WHAT YOU ARE ASKED TO DO: Filter the entries and keep only the lines where the string "down" appears.

Stored items from a collection
------

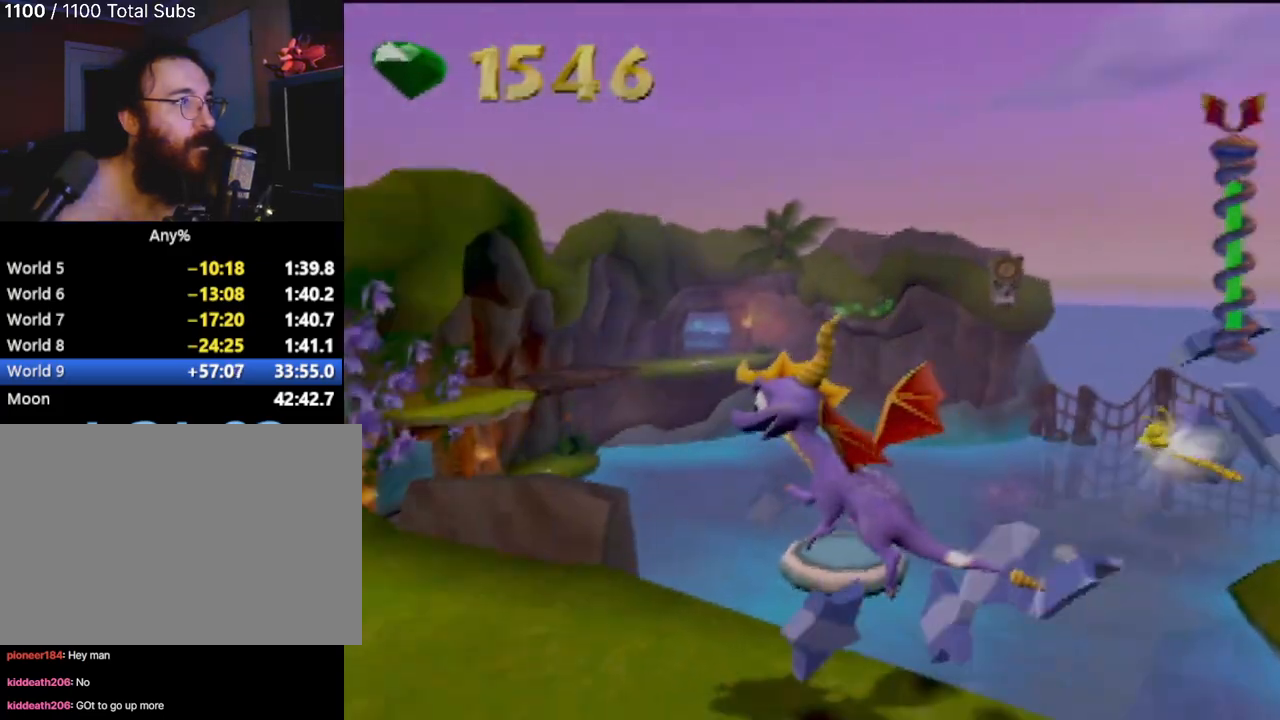
{"buttons": [], "left_stick": "up", "events": [[200, "left_stick", "center"], [484, "left_stick", "up"]]}
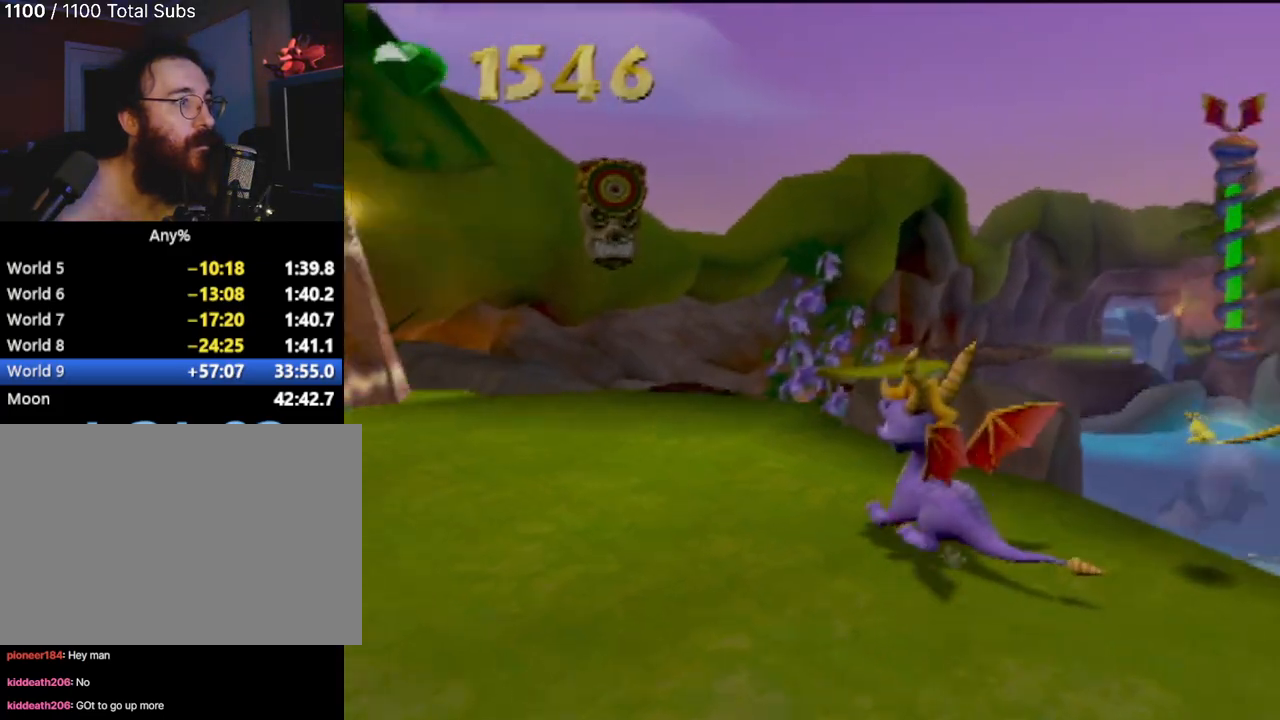
{"buttons": [], "left_stick": "up-left", "events": [[267, "left_stick", "up-left"]]}
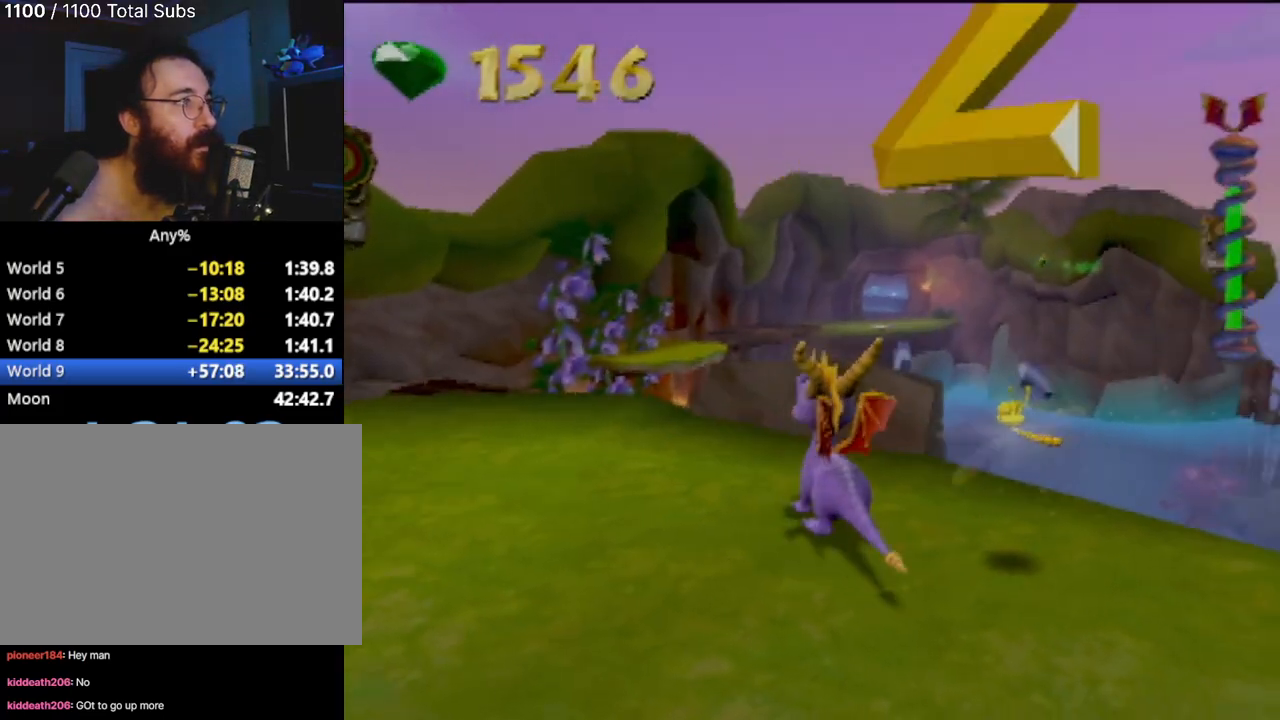
{"buttons": [], "left_stick": "up-left", "events": []}
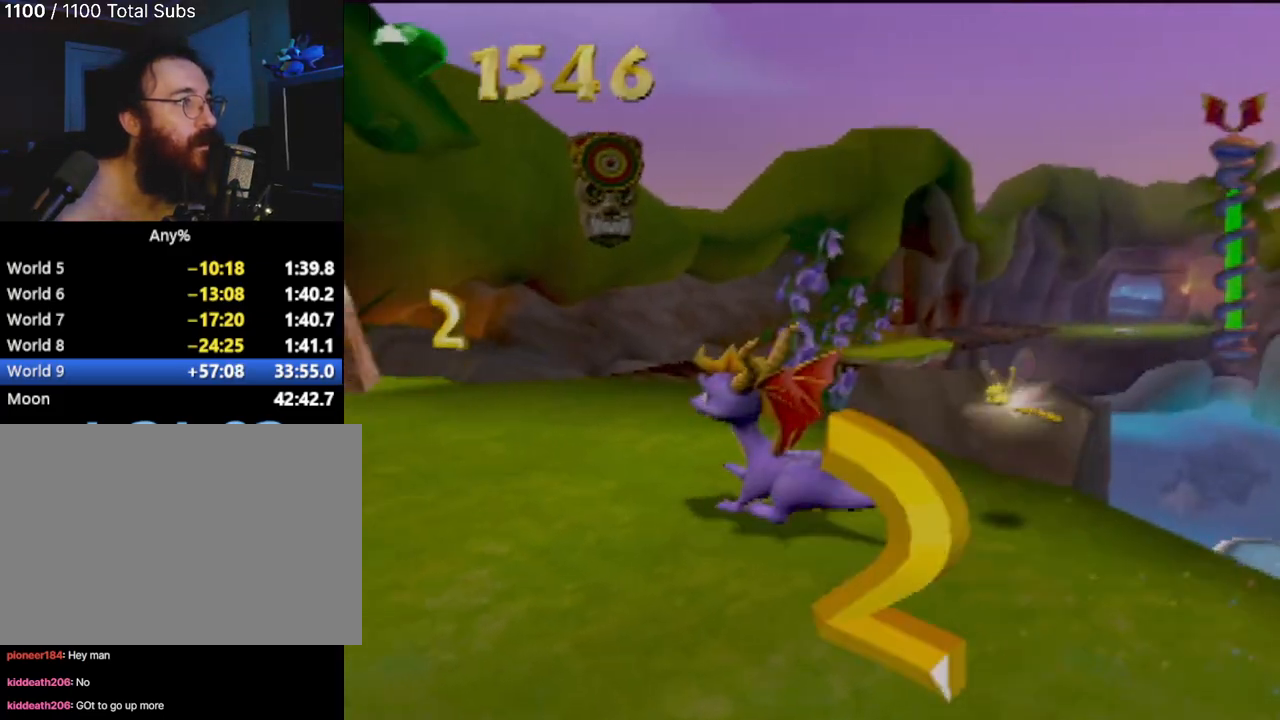
{"buttons": ["CROSS"], "left_stick": "center", "events": [[267, "left_stick", "up"], [351, "CROSS", "down"], [384, "left_stick", "center"]]}
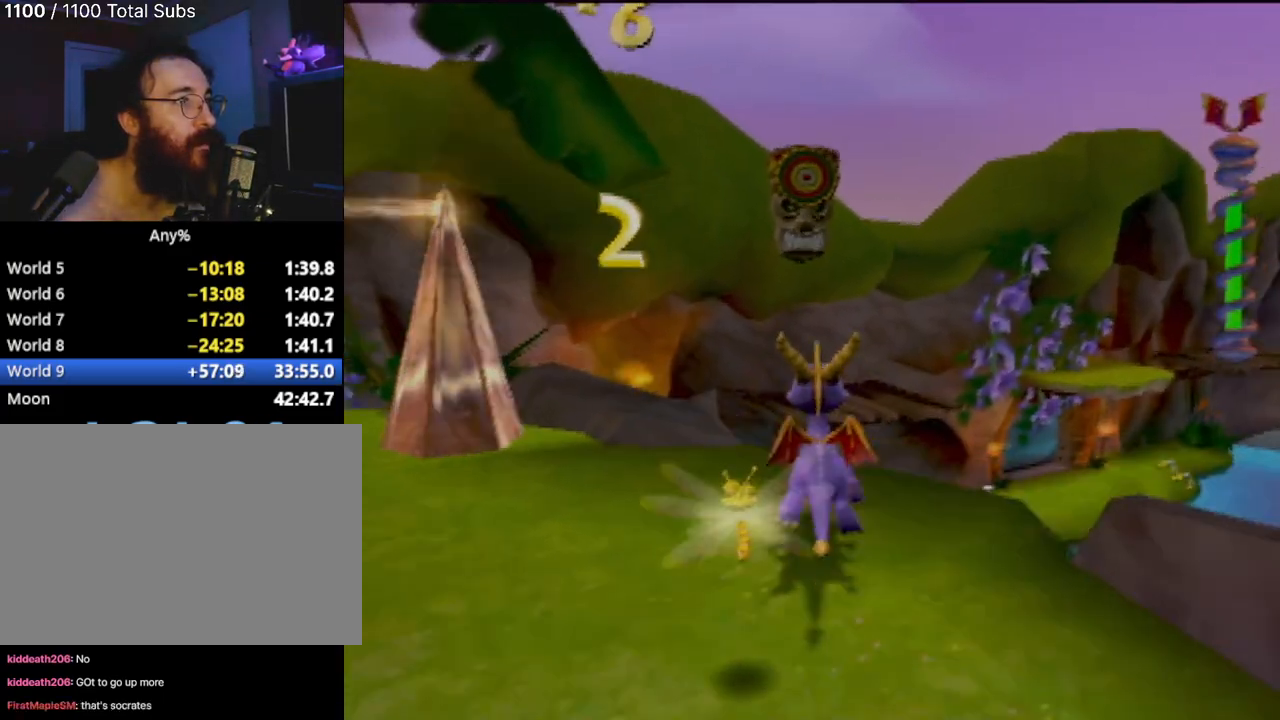
{"buttons": [], "left_stick": "center", "events": [[183, "CROSS", "up"], [183, "left_stick", "left"], [267, "CROSS", "down"], [400, "CROSS", "up"], [400, "left_stick", "center"]]}
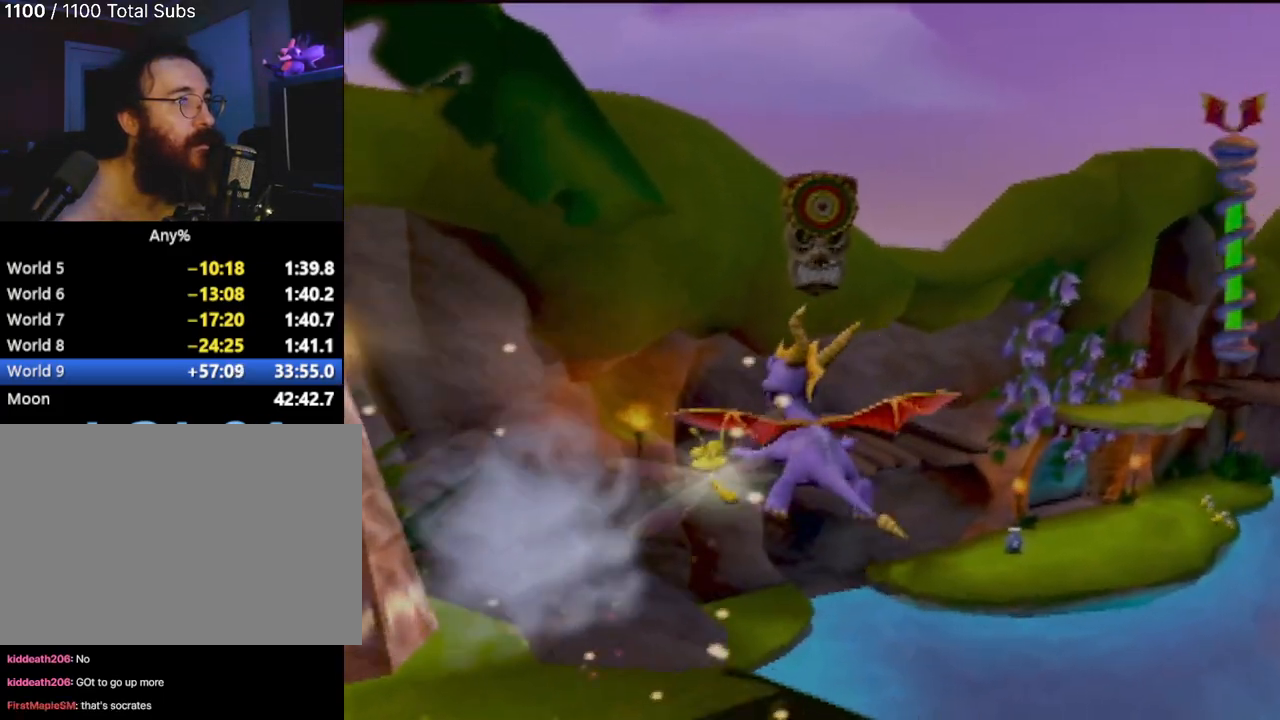
{"buttons": [], "left_stick": "down-right", "events": [[50, "left_stick", "down-left"], [217, "left_stick", "down"], [317, "left_stick", "down-right"]]}
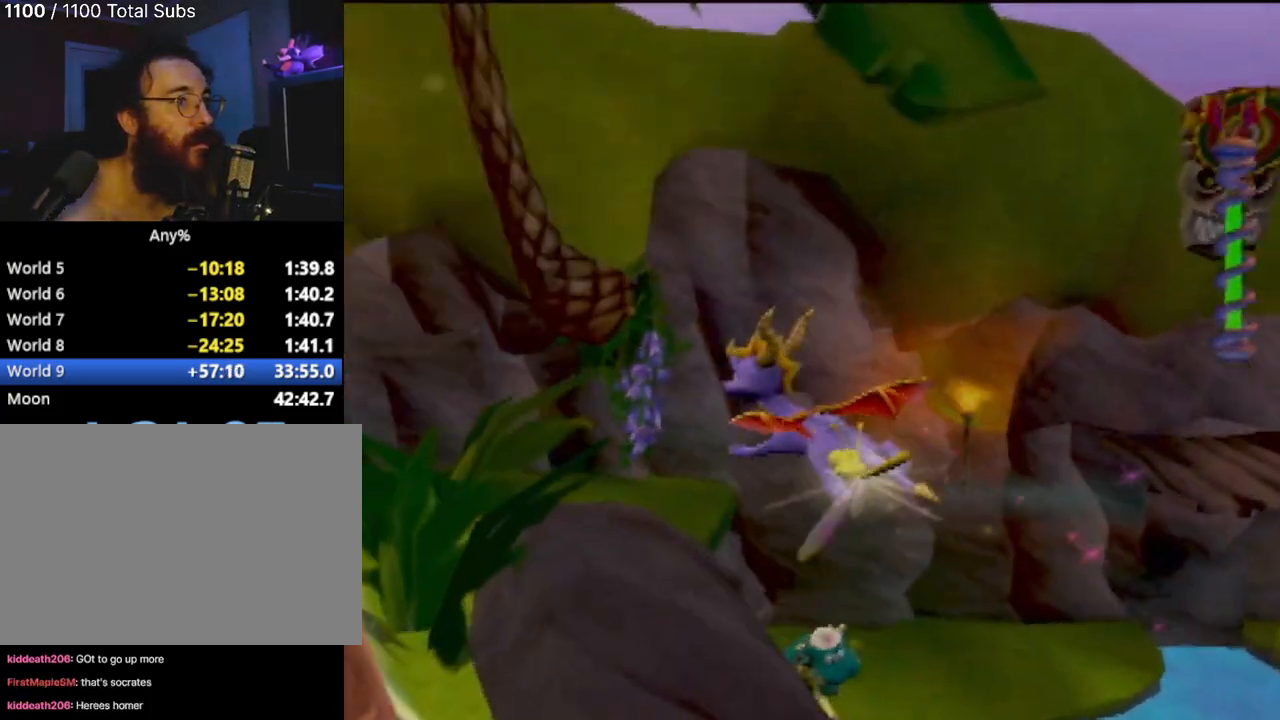
{"buttons": [], "left_stick": "up-left", "events": [[100, "left_stick", "down-left"], [217, "left_stick", "center"], [267, "left_stick", "up"], [317, "left_stick", "up-left"]]}
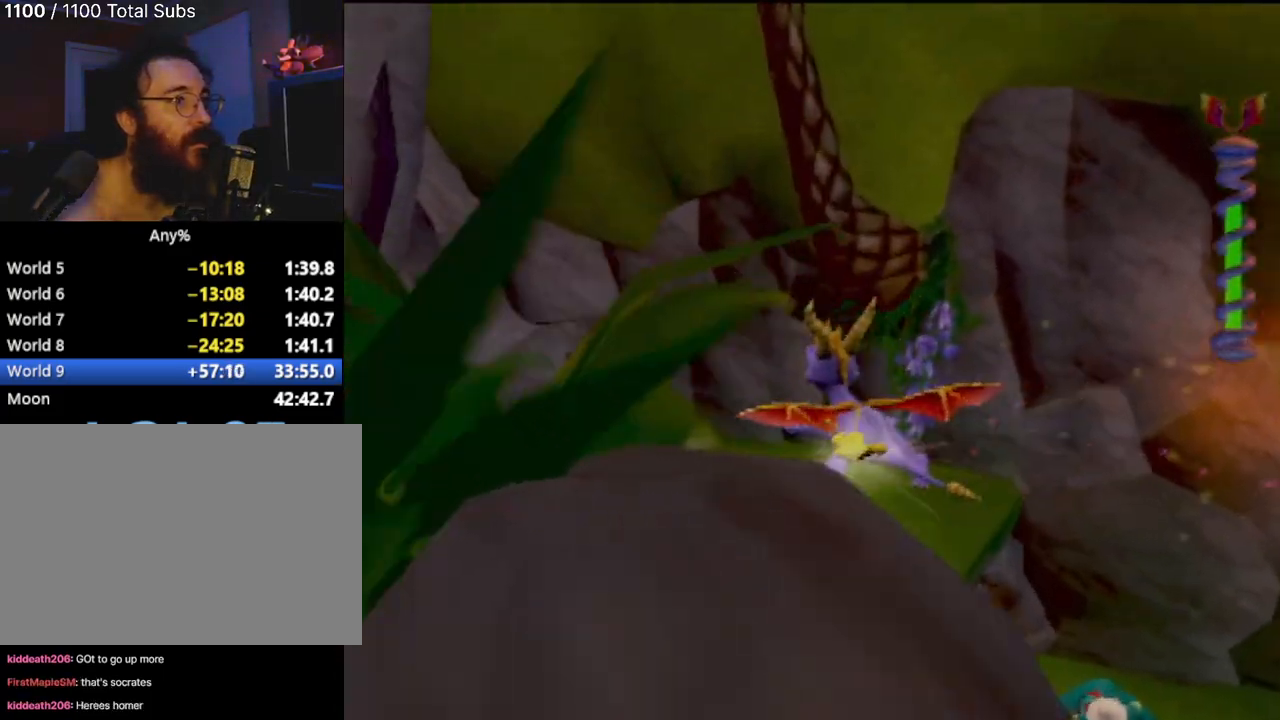
{"buttons": [], "left_stick": "right", "events": [[100, "left_stick", "up"], [417, "left_stick", "right"]]}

------

TASK SOLUTION:
{"buttons": ["CROSS"], "left_stick": "center", "events": [[267, "left_stick", "up"], [351, "CROSS", "down"], [384, "left_stick", "center"]]}
{"buttons": [], "left_stick": "center", "events": [[183, "CROSS", "up"], [183, "left_stick", "left"], [267, "CROSS", "down"], [400, "CROSS", "up"], [400, "left_stick", "center"]]}
{"buttons": [], "left_stick": "down-right", "events": [[50, "left_stick", "down-left"], [217, "left_stick", "down"], [317, "left_stick", "down-right"]]}
{"buttons": [], "left_stick": "up-left", "events": [[100, "left_stick", "down-left"], [217, "left_stick", "center"], [267, "left_stick", "up"], [317, "left_stick", "up-left"]]}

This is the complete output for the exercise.